> **PROBLEM DETAILS**
Every record below should be printed exactly, except for the pictures.

=== SUPPLIED DATA ===

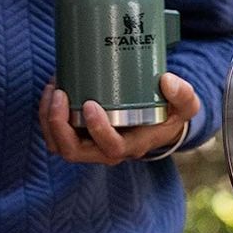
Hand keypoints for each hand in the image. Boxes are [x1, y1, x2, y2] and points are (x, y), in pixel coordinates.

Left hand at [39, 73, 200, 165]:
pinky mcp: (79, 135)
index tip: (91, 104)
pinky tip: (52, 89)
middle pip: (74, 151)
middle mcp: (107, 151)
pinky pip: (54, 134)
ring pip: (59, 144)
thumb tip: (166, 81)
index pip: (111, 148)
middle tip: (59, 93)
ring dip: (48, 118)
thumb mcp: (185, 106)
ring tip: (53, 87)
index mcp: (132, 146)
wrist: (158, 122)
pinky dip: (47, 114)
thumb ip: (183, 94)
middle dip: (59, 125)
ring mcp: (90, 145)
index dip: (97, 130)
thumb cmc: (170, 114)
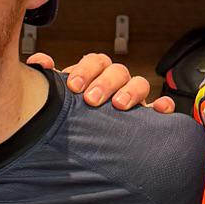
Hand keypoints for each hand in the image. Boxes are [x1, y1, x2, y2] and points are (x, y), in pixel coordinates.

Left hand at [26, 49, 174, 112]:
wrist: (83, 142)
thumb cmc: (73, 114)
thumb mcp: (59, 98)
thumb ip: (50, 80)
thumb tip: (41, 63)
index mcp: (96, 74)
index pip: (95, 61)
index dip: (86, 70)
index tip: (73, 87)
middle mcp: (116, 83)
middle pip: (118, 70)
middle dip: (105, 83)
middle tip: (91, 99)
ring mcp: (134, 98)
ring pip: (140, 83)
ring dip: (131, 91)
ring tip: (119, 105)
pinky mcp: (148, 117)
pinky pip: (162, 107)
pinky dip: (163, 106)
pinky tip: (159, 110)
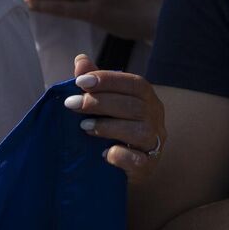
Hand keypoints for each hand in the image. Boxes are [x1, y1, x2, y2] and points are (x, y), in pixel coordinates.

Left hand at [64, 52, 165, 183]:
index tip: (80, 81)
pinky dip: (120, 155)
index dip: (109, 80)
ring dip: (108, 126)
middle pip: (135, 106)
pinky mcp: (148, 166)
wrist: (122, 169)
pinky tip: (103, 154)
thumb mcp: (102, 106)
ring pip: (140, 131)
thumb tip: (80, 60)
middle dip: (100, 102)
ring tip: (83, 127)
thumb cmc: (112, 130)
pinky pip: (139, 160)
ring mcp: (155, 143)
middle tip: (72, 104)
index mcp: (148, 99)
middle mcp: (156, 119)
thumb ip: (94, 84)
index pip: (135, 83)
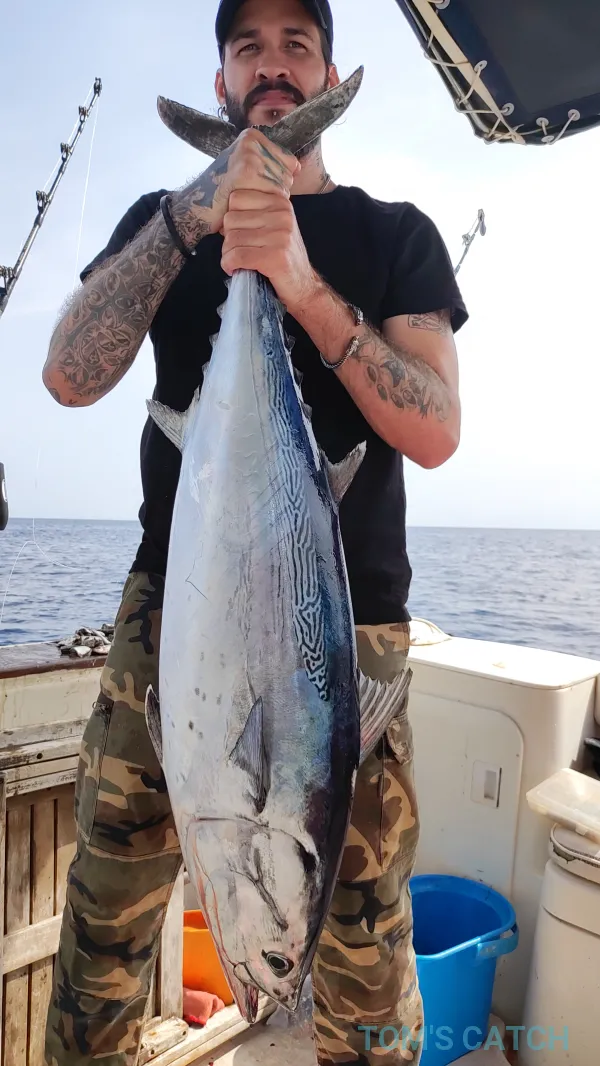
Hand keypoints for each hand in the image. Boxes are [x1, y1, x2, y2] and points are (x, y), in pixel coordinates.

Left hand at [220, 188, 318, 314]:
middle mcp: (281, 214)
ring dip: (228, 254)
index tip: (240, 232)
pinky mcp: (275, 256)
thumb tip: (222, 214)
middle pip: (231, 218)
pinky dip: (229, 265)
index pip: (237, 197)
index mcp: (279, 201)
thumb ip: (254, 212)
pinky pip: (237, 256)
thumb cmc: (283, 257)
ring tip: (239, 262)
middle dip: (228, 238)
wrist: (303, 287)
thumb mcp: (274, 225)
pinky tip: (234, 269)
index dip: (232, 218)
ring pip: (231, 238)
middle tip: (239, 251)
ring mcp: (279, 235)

===

> **YOUR SOLUTION**
Hand keypoints for each hand in the image. Boxes are [x1, y1, x2, y2] and points are (x, y), in pixel coordinates.

Left hand at [39, 73, 200, 165]:
pinky mcp: (79, 135)
index tip: (91, 104)
pinky tip: (52, 89)
middle pip: (74, 151)
middle mcp: (107, 151)
pinky pip: (54, 134)
ring pip: (59, 144)
thumb tip: (166, 81)
index pip: (111, 148)
middle tip: (59, 93)
ring dip: (48, 118)
thumb mcp: (185, 106)
ring tip: (53, 87)
index mcp: (132, 146)
wrist: (158, 122)
pinky dip: (47, 114)
thumb ip: (183, 94)
middle dip: (59, 125)
ring mcp: (90, 145)
index dip: (97, 130)
thumb cmc: (170, 114)
Hand keypoints for each hand in the image. Boxes are [x1, y1, x2, y2] and points are (x, y), in pixel coordinates.

Left hand at [26, 49, 174, 112]:
wrist: (83, 142)
thumb cmc: (73, 114)
thumb mcp: (59, 98)
thumb ip: (50, 80)
thumb tip: (41, 63)
index mcp: (96, 74)
index pip: (95, 61)
index dip: (86, 70)
index tip: (73, 87)
middle mcp: (116, 83)
middle pip: (118, 70)
middle dip: (105, 83)
middle tip: (91, 99)
ring mcp: (134, 98)
ring pip: (140, 83)
ring dip: (131, 91)
ring tip: (119, 105)
pinky mcp: (148, 117)
pinky pip: (162, 107)
pinky dip: (163, 106)
pinky tip: (159, 110)
Hand keypoints for each hand in the image. Boxes are [x1, y1, x2, y2] and points are (x, y), in pixel coordinates.

Left hand at [64, 52, 165, 183]:
index tip: (80, 81)
pinky dip: (120, 155)
index dip: (109, 80)
ring dip: (108, 126)
middle pip: (135, 106)
pinky mcp: (148, 166)
wrist: (122, 169)
pinky tip: (103, 154)
thumb mcp: (102, 106)
ring pip: (140, 131)
thumb tip: (80, 60)
middle dip: (100, 102)
ring tip: (83, 127)
thumb cmc: (112, 130)
pinky pip: (139, 160)
ring mcp: (155, 143)
middle tip: (72, 104)
index mcp: (148, 99)
middle mcp: (156, 119)
thumb ip: (94, 84)
index pip: (135, 83)
Hand keypoints for each hand in the image. Boxes are [x1, y1, x2, y2] and points are (x, y), in pixel coordinates.

Left hand at [220, 188, 318, 314]:
middle mcp: (281, 214)
ring dip: (228, 254)
index tip: (240, 232)
pinky mcp: (275, 256)
thumb tip: (222, 214)
middle pip: (231, 218)
pinky dip: (229, 265)
index pip: (237, 197)
index mcp: (279, 201)
thumb ip: (254, 212)
pinky pip: (237, 256)
thumb cmc: (283, 257)
ring tip: (239, 262)
middle dip: (228, 238)
wrist: (303, 287)
thumb mcp: (274, 225)
pinky tip: (234, 269)
index dip: (232, 218)
ring pip: (231, 238)
middle tip: (239, 251)
ring mcp: (279, 235)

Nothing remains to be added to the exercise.